Why is it important to point this out? Because many nonprofits labor under the illusion that they aren’t really businesses. Even worse, many nonprofits use the idea that they are fundamentally different as an excuse to do a sloppy, undisciplined, ineffective job of running their nonprofit. You can’t pay your employees competitively? Hogwash. You can’t measure outcomes in a meaningful way? Poppycock. You don’t need to carefully manage your cash flow and your books? Ridiculous. You don’t need to train your senior staff to become be skilled managers? Nonsense.

I discovered how differently organizations can approach spending strategies in the mid-1990s, when I met an Intel engineer whose entire team replaced their computers every twelve months because they had realized that the productivity gains from new technology far outweighed the costs. At the time, I worked for a regional social services nonprofit in Oregon that applied a conventional “use it until it breaks” mindset toward their computers, which meant using old, slow, unstable machines, each of which ran operating systems and software configurations different from the other. My employer never evaluated computer replacement schedules based on cost and productivity in the way that Intel and many other private sector outfits do. As a result, productivity was consistently compromised, and staff wasted time trying to accomplish simple tasks that their computers should have handled with ease.

Other examples are easy to come by: requiring staff to find couches to sleep on even though a crappy night’s sleep will make their time at the conference less productive, directives to purchase the cheapest possible airline ticket even if it includes two stops and a four-hour layover at the Detroit airport (as though the time spent by staff members wasted on air travel has no value), sloppy invoicing procedures that needlessly weaken an organization’s cash flow, failing to evaluate if the cost of a program in time and other resources justifies the mission outcomes, and the like.

You might be able to sustain your nonprofit over time even if you run it poorly. This is true in the private sector, as well: plenty of businesses with weak leadership, weak business plans, or weak execution persist for a very long time. Some even thrive despite these handicaps. As best-selling author and business consultant Jim Collins pointed out in Good to Great and the Social Sectors, both the business world and the nonprofit world run the gamut from the sloppy, useless, not-likely-to-be-around-next-year outfits to the slick, efficient, effective, highly successful operations. But your organization is at greater risk of failure if you run it poorly, and, more importantly, you will not do as much to advance your cause as you could and should.

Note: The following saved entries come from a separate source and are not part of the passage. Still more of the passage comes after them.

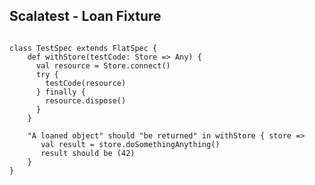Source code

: ## Scalatest - Loan Fixture

<pre><code class="scala">
class TestSpec extends FlatSpec {
	def withStore(testCode: Store => Any) {
      val resource = Store.connect()
      try {
		testCode(resource)
      } finally {
        resource.dispose()
      }
    }

    "A loaned object" should "be returned" in withStore { store =>
       val result = store.doSomethingAnything()
       result should be (42)
    }
}
</code></pre>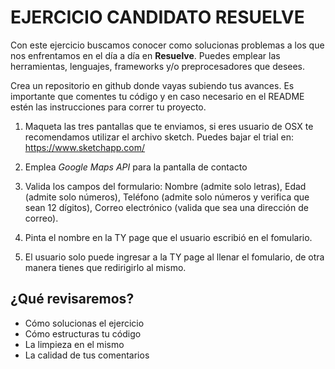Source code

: # EJERCICIO CANDIDATO RESUELVE

Con este ejercicio buscamos conocer como solucionas problemas a los que nos enfrentamos en el día a día en **Resuelve**. Puedes emplear las herramientas, lenguajes, frameworks y/o preprocesadores que desees. 

Crea un repositorio en github donde vayas subiendo tus avances. Es importante que comentes tu código y en caso necesario en el README estén las instrucciones para correr tu proyecto.

1. Maqueta las tres pantallas que te enviamos, si eres usuario de OSX te recomendamos utilizar el archivo sketch. Puedes bajar el trial en: https://www.sketchapp.com/

2. Emplea *Google Maps API* para la pantalla de contacto
3. Valida los campos del formulario:
  Nombre (admite solo letras),
  Edad (admite solo números),
  Teléfono (admite solo números y verifica que sean 12 dígitos),
  Correo electrónico (valida que sea una dirección de correo).
4. Pinta el nombre en la TY page que el usuario escribió en el fomulario.
5. El usuario solo puede ingresar a la TY page al llenar el fomulario, de otra manera tienes que redirigirlo al mismo.

## ¿Qué revisaremos?
* Cómo solucionas el ejercicio
* Cómo estructuras tu código
* La limpieza en el mismo
* La calidad de tus comentarios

The key to being great isn’t emulating “the private sector,” but, rather, learning from the best practices across all sectors. (Blindly mimicking “the business world” can be just as hazardous as ignoring it.) But when it comes to successfully running a nonprofit, the differences between the two sectors matter less than you might think. Your nonprofit will measure success by its social impact rather than by the financial return, but your fundamental mission is the same: produce a high value return on the investment made by funders and customers. Some or all of your revenue may come from sources that don’t involve selling a product or service, but, for most nonprofits, the bulk of the income comes from providing value, which might include a tax deduction, a sense of satisfaction for supporting a worthy cause, a splashy magazine, a service of some kind, or access to particular social or professional networks. Your nonprofit gets special tax benefits in exchange for not having owners, but these benefits don’t change the basic laws of business physics: the money coming in must match or exceed the money going out or you’ll close your doors. And the rising interest in social entrepreneurship and businesses that overtly incorporate social change goals into their mission is further blurring the line.

Rather than justify poor business practices and uneven performance on the basis of your nonprofit status, learn from and apply the best practices of all sectors. You’ll survive longer, thrive more fully, and do a better job of advancing your important social mission.